Last weekend, Kristian Trend, a 40-year-old wellness coach from Leicester, died after reportedly using kambo, the frog poison that has long been a traditional medicine among some Indigenous people. “He is believed to be the first British victim,” said The Times. But at least six deaths worldwide have been associated with the substance.
‘Incredible but brutal’ Kambo is harvested from the defensive skin secretions of the giant monkey tree frog. In traditional Amazonian rituals, it is “applied to superficial burns”, made on the legs or arms, to produce “an intense purging effect”, said Martin Williams of Melbourne’s Swinburne University of Technology, on The Conversation. Self-styled “kambo practitioners” tout a range of supposed benefits, including reduced anxiety, increased energy and relief from chronic pain.

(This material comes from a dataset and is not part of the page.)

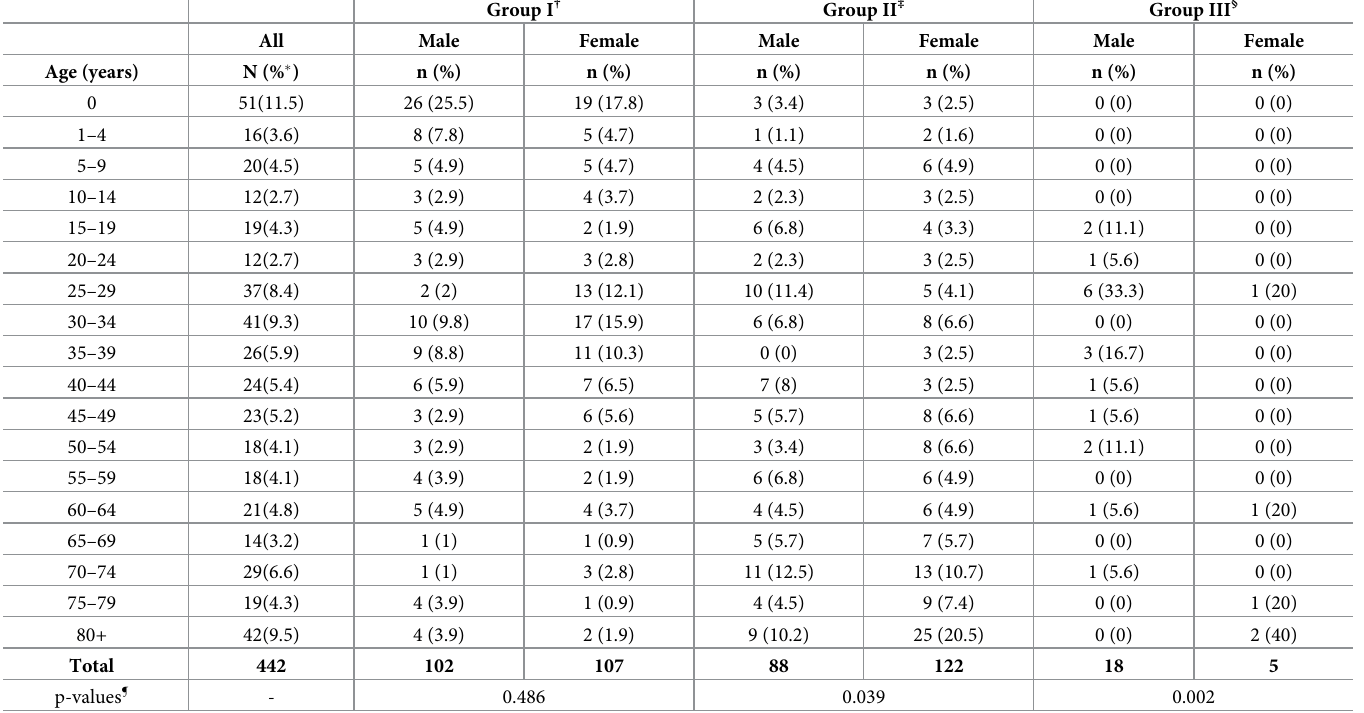
Table 1. Distribution of ascertained causes of death by age and sex, and global burden of disease category from admissions at two large hospitals, Kisumu County, Kenya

Many users “anecdotally report positive physical, emotional and spiritual after-effects”. Actor Orlando Bloom told GQ magazine that kambo had left him with a “feeling of being clearer and wide open”. He described the purge as “incredible”. However, “it was pretty brutal in terms of what it does to the body in the moment”. It was “coming out both ends”.
‘Danger to health’ Using kambo can have severe health consequences. It can lead to hyperthermia and dangerously low sodium levels, inducing psychiatric effects that are “often misinterpreted by participants as ‘astral travel’, instead of being recognised as potentially fatal conditions”, according to a paper published last year in the Cureus Journal of Medical Science. It’s concerning that kambo is so widely available on the internet, said the study authors, as this could contribute “to an uncontrolled increase in fatalities”.
In Brazil, it’s illegal to sell or market kambo. In Australia, where there have been two deaths after kambo rituals, it is categorised as a “substance of such danger to health as to warrant prohibition of sale, supply and use”. In the UK, Trend’s mother and several MPs are now calling for a ban.
Indigenous healers have used these substances for hundreds of years, and they “have been trained” to do so safely for “certain, specific situations”, Roger Byard, a forensic pathologist at Adelaide University, told The Guardian. To think we can “take one of their time-honoured, cultural practices” for our own use is “absolute Western arrogance”.